How to parse multiple csv files with Perl and print only the unique results

80 views Asked by At

I have a bunch of csv file in a simple format say 'Name,Country,Currency'. I need to read all of them and print only the unique union. If they show up in few files they are identical. Tried to use Hash::Merge but seems to be working only for two. I assume I have to reinitialize it in the loop while opening these files for reading but not sure how. In the end I want a file of the same nature but containing all of them without repetition. Many thanks.

Input looks like:

EDL,Finland,Euro

Output want the same format .I made a loop reading the files ,and at any stage I have two hashes %A and %B with $name as keys (after splitting).

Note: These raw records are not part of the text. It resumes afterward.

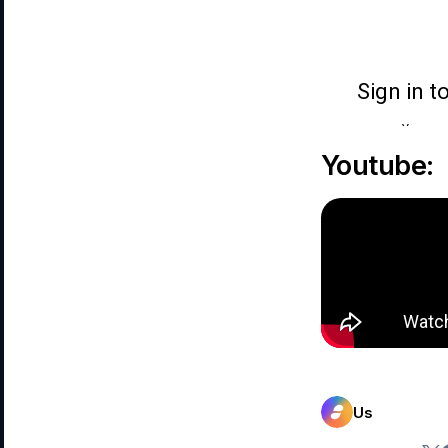
Youtube:
Us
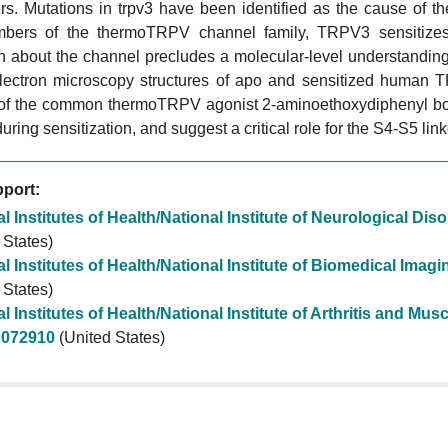
s. Mutations in trpv3 have been identified as the cause of th
bers of the thermoTRPV channel family, TRPV3 sensitizes u
on about the channel precludes a molecular-level understandin
electron microscopy structures of apo and sensitized human 
of the common thermoTRPV agonist 2-aminoethoxydiphenyl borat
during sensitization, and suggest a critical role for the S4-S5 li
port:
l Institutes of Health/National Institute of Neurological Di
 States)
l Institutes of Health/National Institute of Biomedical Ima
 States)
l Institutes of Health/National Institute of Arthritis and M
072910
(United States)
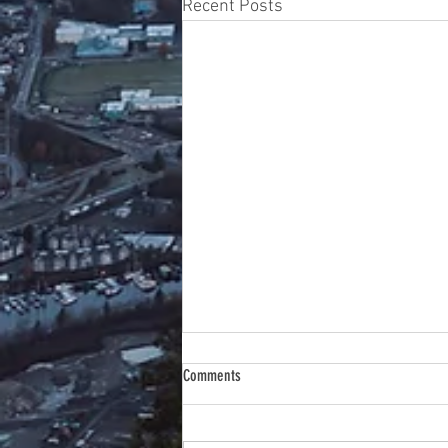
Recent Posts
Comments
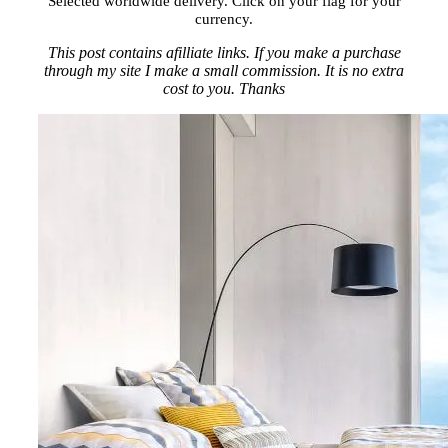
Selected worldwide delivery. Click on your flag for your
currency.
This post contains afilliate links. If you make a purchase
through my site I make a small commission. It is no extra
cost to you. Thanks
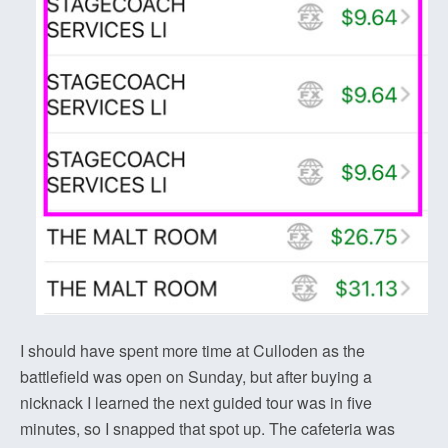
I should have spent more time at Culloden as the
battlefield was open on Sunday, but after buying a
nicknack I learned the next guided tour was in five
minutes, so I snapped that spot up. The cafeteria was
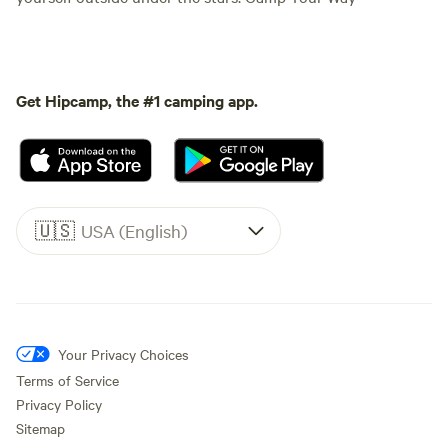
Get Hipcamp, the #1 camping app.
🇺🇸
USA (English)
Your Privacy Choices
Terms of Service
Privacy Policy
Sitemap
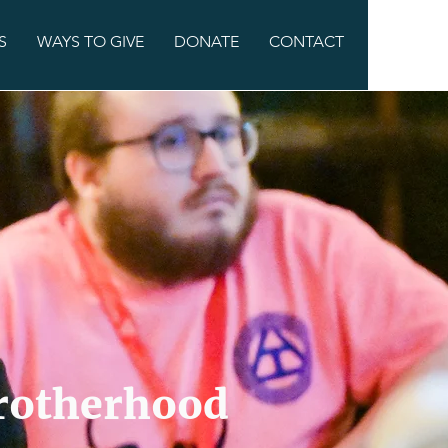
S
WAYS TO GIVE
DONATE
CONTACT
Brotherhood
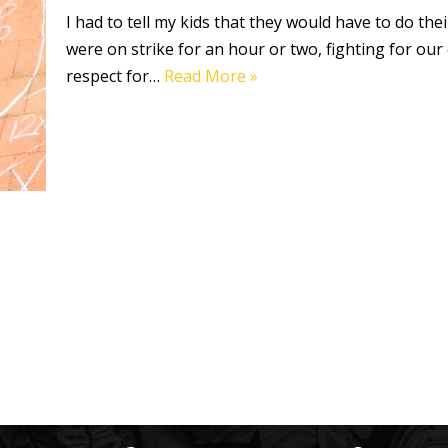
I had to tell my kids that they would have to do th
were on strike for an hour or two, fighting for our 
respect for…
Read More »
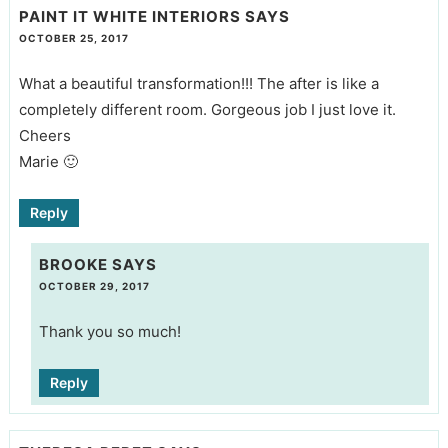
PAINT IT WHITE INTERIORS
SAYS
OCTOBER 25, 2017
What a beautiful transformation!!! The after is like a
completely different room. Gorgeous job I just love it.
Cheers
Marie 🙂
Reply
BROOKE
SAYS
OCTOBER 29, 2017
Thank you so much!
Reply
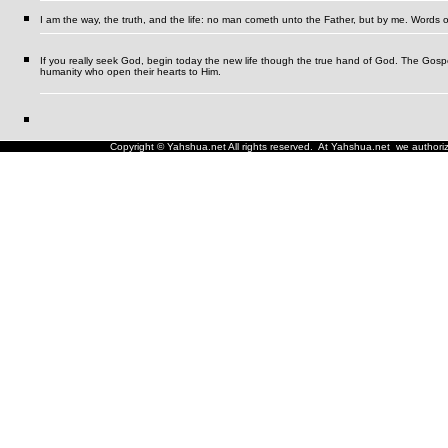
I am the way, the truth, and the life: no man cometh unto the Father, but by me.
Words o
If you really seek God, begin today the new life though the true hand of God. The Gospel i
humanity who open their hearts to Him.
Copyright © Yahshua.net All rights reserved. At Yahshua.net we authorize 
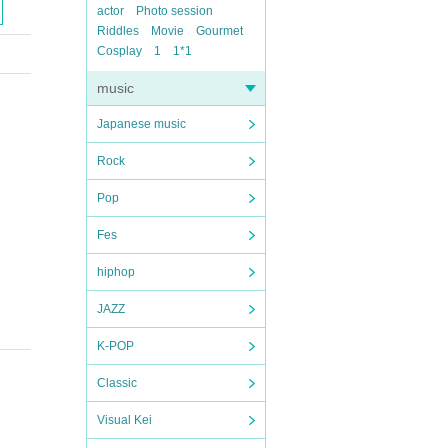
actor
Photo session
Riddles
Movie
Gourmet
Cosplay
1
1*1
music
Japanese music
Rock
Pop
Fes
hiphop
JAZZ
K-POP
Classic
Visual Kei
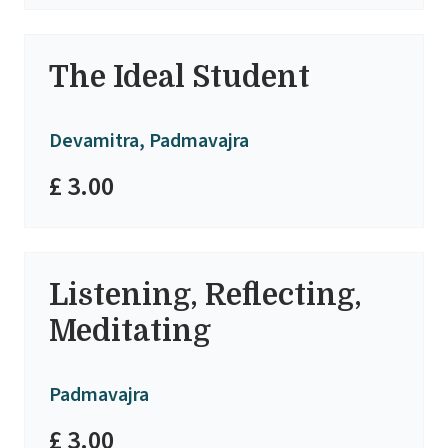
The Ideal Student
Devamitra, Padmavajra
£ 3.00
Listening, Reflecting,
Meditating
Padmavajra
£ 3.00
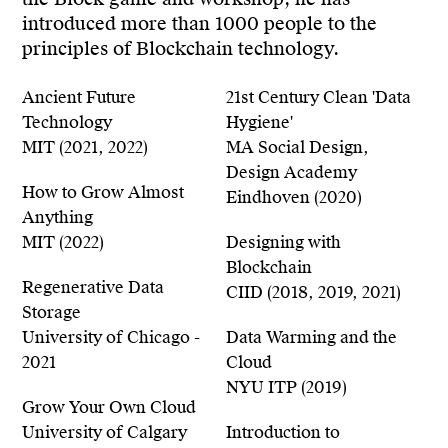
the Block game and workshop, he has
introduced more than 1000 people to the
principles of Blockchain technology.
Ancient Future
21st Century Clean 'Data
Technology
Hygiene'
MIT (2021, 2022)
MA Social Design,
Design Academy
How to Grow Almost
Eindhoven (2020)
Anything
MIT (2022)
Designing with
Blockchain
Regenerative Data
CIID (2018, 2019, 2021)
Storage
University of Chicago -
Data Warming and the
2021
Cloud
NYU ITP (2019)
Grow Your Own Cloud
University of Calgary
Introduction to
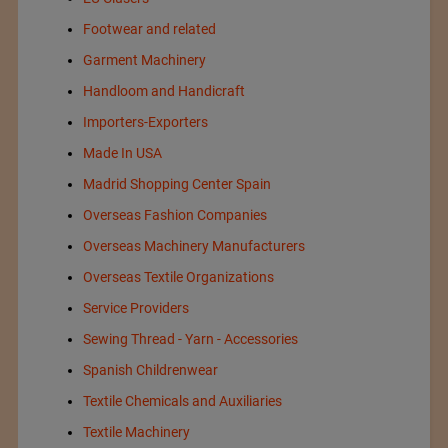
Footwear and related
Garment Machinery
Handloom and Handicraft
Importers-Exporters
Made In USA
Madrid Shopping Center Spain
Overseas Fashion Companies
Overseas Machinery Manufacturers
Overseas Textile Organizations
Service Providers
Sewing Thread - Yarn - Accessories
Spanish Childrenwear
Textile Chemicals and Auxiliaries
Textile Machinery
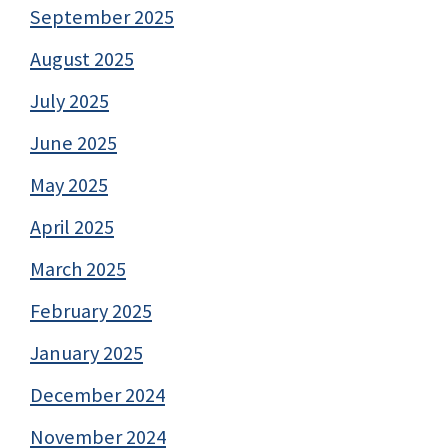
September 2025
August 2025
July 2025
June 2025
May 2025
April 2025
March 2025
February 2025
January 2025
December 2024
November 2024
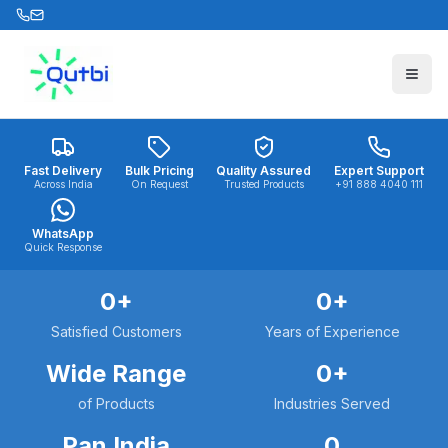
Skip to main content
Fast Delivery
Bulk Pricing
Quality Assured
Expert Support
Across India
On Request
Trusted Products
+91 888 4040 111
WhatsApp
Quick Response
0
+
0
+
Satisfied Customers
Years of Experience
Wide Range
0
+
of Products
Industries Served
Pan India
0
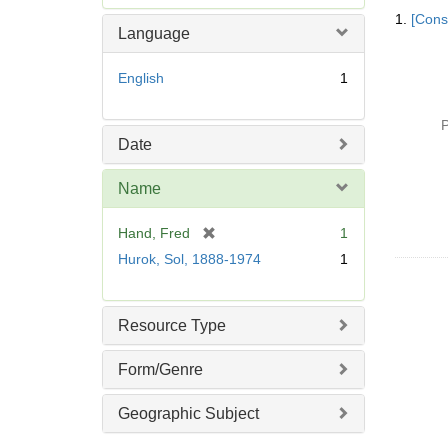
Searc
e
1.
[Const
Resul
m
Language
o
v
English
1
e
]
P
Date
Name
[
Hand, Fred
1
r
Hurok, Sol, 1888-1974
1
e
m
o
Resource Type
v
e
Form/Genre
]
Geographic Subject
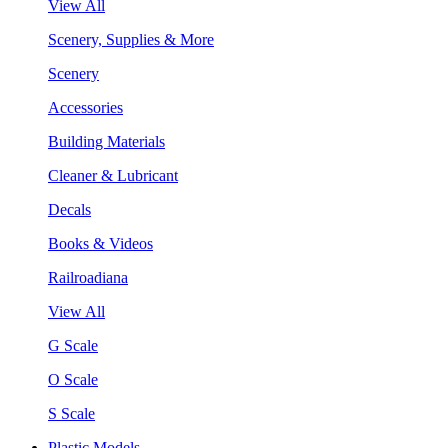
View All
Scenery, Supplies & More
Scenery
Accessories
Building Materials
Cleaner & Lubricant
Decals
Books & Videos
Railroadiana
View All
G Scale
O Scale
S Scale
Plastic Models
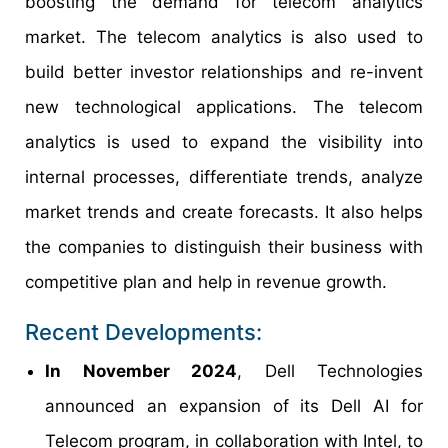
boosting the demand for telecom analytics
market. The telecom analytics is also used to
build better investor relationships and re-invent
new technological applications. The telecom
analytics is used to expand the visibility into
internal processes, differentiate trends, analyze
market trends and create forecasts. It also helps
the companies to distinguish their business with
competitive plan and help in revenue growth.
Recent Developments:
In November 2024
, Dell Technologies
announced an expansion of its Dell AI for
Telecom program, in collaboration with Intel, to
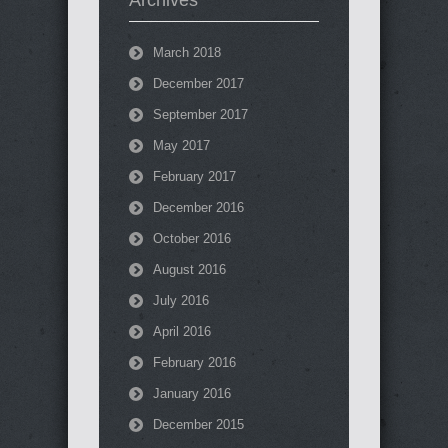
Archives
March 2018
December 2017
September 2017
May 2017
February 2017
December 2016
October 2016
August 2016
July 2016
April 2016
February 2016
January 2016
December 2015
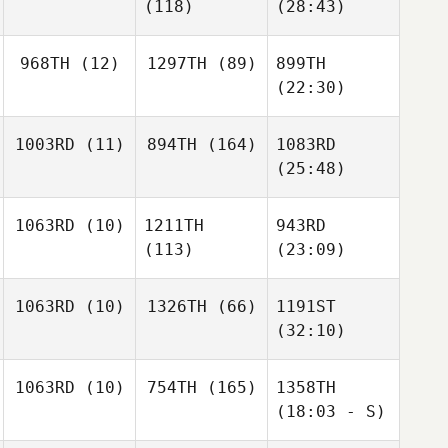
(118)
(28:43)
968TH
(12)
1297TH
(89)
899TH
(22:30)
1003RD
(11)
894TH
(164)
1083RD
(25:48)
1063RD
(10)
1211TH
943RD
(113)
(23:09)
1063RD
(10)
1326TH
(66)
1191ST
(32:10)
1063RD
(10)
754TH
(165)
1358TH
(18:03 - S)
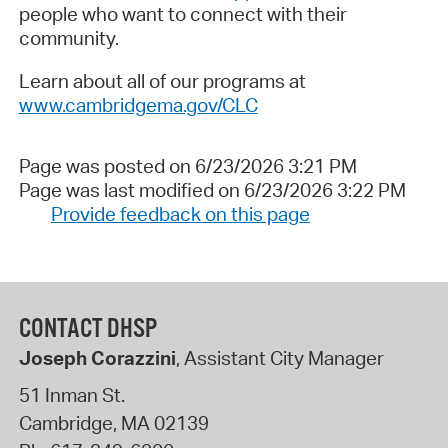
people who want to connect with their
community.
Learn about all of our programs at
www.cambridgema.gov/CLC
Page was posted on 6/23/2026 3:21 PM
Page was last modified on 6/23/2026 3:22 PM
Provide feedback on this page
CONTACT DHSP
Joseph Corazzini
, Assistant City Manager
51 Inman St.
Cambridge
,
MA
02139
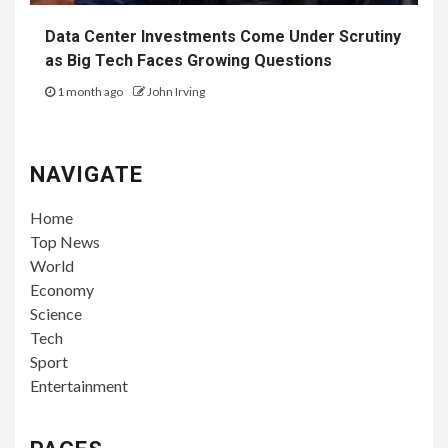
Data Center Investments Come Under Scrutiny
as Big Tech Faces Growing Questions
1 month ago
John Irving
NAVIGATE
Home
Top News
World
Economy
Science
Tech
Sport
Entertainment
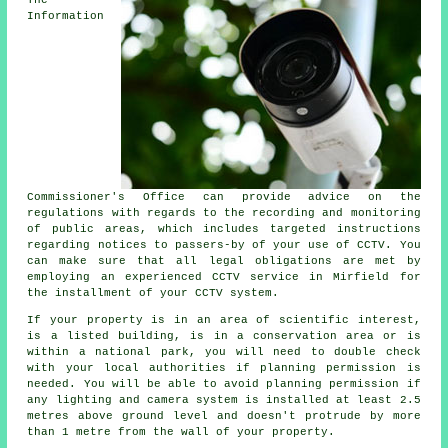
The
Information
Commissioner's Office can provide advice on the
regulations with regards to the recording and monitoring
of public areas, which includes targeted instructions
regarding notices to passers-by of your use of CCTV. You
can make sure that all legal obligations are met by
employing an experienced CCTV service in Mirfield for
the installment of your CCTV system.
If your property is in an area of scientific interest,
is a listed building, is in a conservation area or is
within a national park, you will need to double check
with your local authorities if planning permission is
needed. You will be able to avoid planning permission if
any lighting and camera system is installed at least 2.5
metres above ground level and doesn't protrude by more
than 1 metre from the wall of your property.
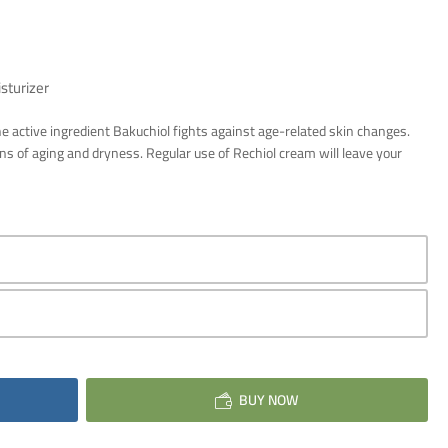
sturizer
he active ingredient Bakuchiol fights against age-related skin changes.
gns of aging and dryness. Regular use of Rechiol cream will leave your
BUY NOW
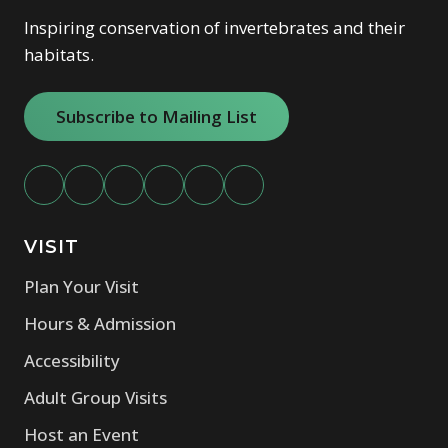
Inspiring conservation of invertebrates and their
habitats.
Subscribe to Mailing List
VISIT
Plan Your Visit
Hours & Admission
Accessibility
Adult Group Visits
Host an Event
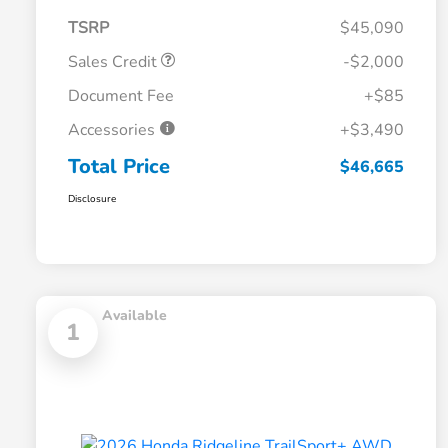
TSRP
$45,090
Sales Credit
-$2,000
Document Fee
+$85
Accessories
+$3,490
Total Price
$46,665
Disclosure
Available
1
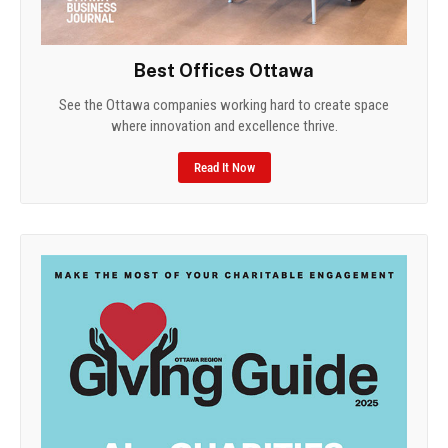
Best Offices Ottawa
See the Ottawa companies working hard to create space
where innovation and excellence thrive.
Read It Now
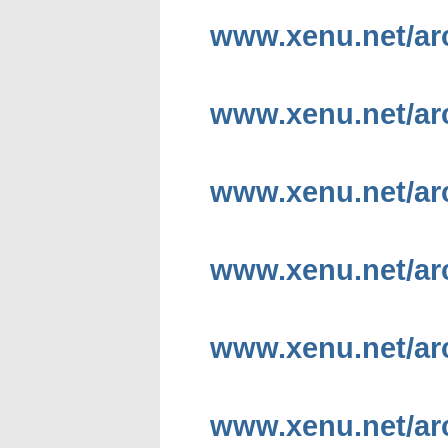
www.xenu.net/ar
www.xenu.net/ar
www.xenu.net/ar
www.xenu.net/ar
www.xenu.net/ar
www.xenu.net/ar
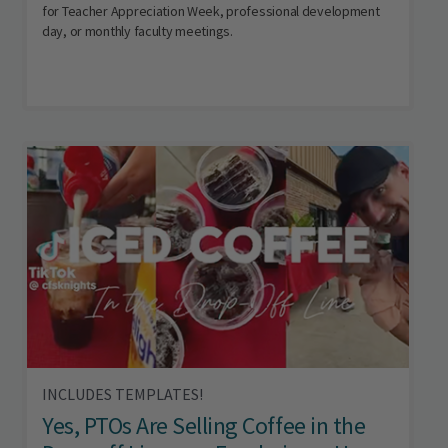
for Teacher Appreciation Week, professional development
day, or monthly faculty meetings.
INCLUDES TEMPLATES!
Yes, PTOs Are Selling Coffee in the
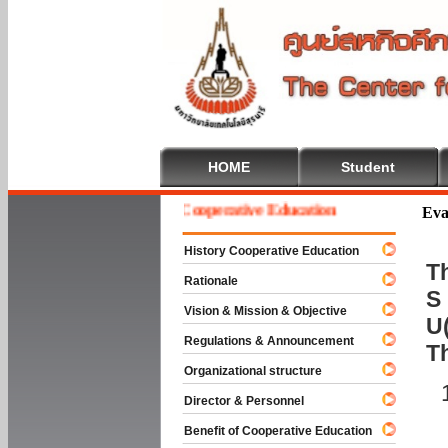
HOME
Student
Welcome To Cooperative Education
Eva
History Cooperative Education
Th
Rationale
S 
Vision & Mission & Objective
U(
Regulations & Announcement
T
Organizational structure
Director & Personnel
Benefit of Cooperative Education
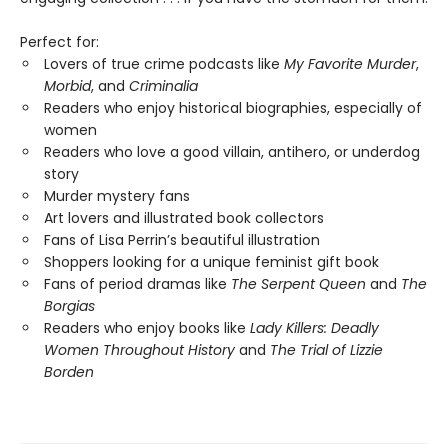
Perfect for:
Lovers of true crime podcasts like
My Favorite Murder
,
Morbid
, and
Criminalia
Readers who enjoy historical biographies, especially of
women
Readers who love a good villain, antihero, or underdog
story
Murder mystery fans
Art lovers and illustrated book collectors
Fans of Lisa Perrin’s beautiful illustration
Shoppers looking for a unique feminist gift book
Fans of period dramas like
The Serpent Queen
and
The
Borgias
Readers who enjoy books like
Lady Killers: Deadly
Women Throughout History
and
The Trial of Lizzie
Borden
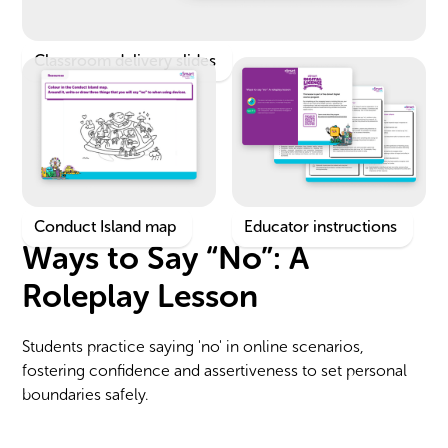
Classroom delivery slides
Conduct Island map
Educator instructions
Ways to Say “No”: A
Roleplay Lesson
Students practice saying 'no' in online scenarios,
fostering confidence and assertiveness to set personal
boundaries safely.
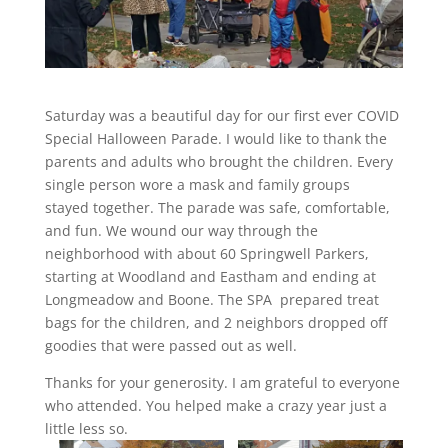
Saturday was a beautiful day for our first ever COVID
Special Halloween Parade. I would like to thank the
parents and adults who brought the children. Every
single person wore a mask and family groups
stayed together. The parade was safe, comfortable,
and fun. We wound our way through the
neighborhood with about 60 Springwell Parkers,
starting at Woodland and Eastham and ending at
Longmeadow and Boone. The SPA prepared treat
bags for the children, and 2 neighbors dropped off
goodies that were passed out as well.
Thanks for your generosity. I am grateful to everyone
who attended. You helped make a crazy year just a
little less so.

$A{$name}=$coun and $B{$name}=$curr 

I also have two %merged hashes defined as

$merged1 = Hash::Merge->new('LEFT_PRECEDENT'); 
my %merged1 = %{ $merged1->merge( \%merged1, \%A ) }; 

The error I get is complaining about unknown function "merge". Must be a simple thing but cannot see it.

2

There are 2 answers

0
TLP On BEST ANSWER

Assuming the lines considered duplicates are identical in all fields, and the data is uniform you can get away with something simple like

perl -ne'print unless $seen{$_}++' universe* > out.csv 

Which is a simple dedupe routine (deduping by hash key), then redirect output with the shell.

0
mivk On

It seems you don't really need Perl for what you describe. This should do on any Mac or Linux :

sort -u universe*

The -u option removes duplicates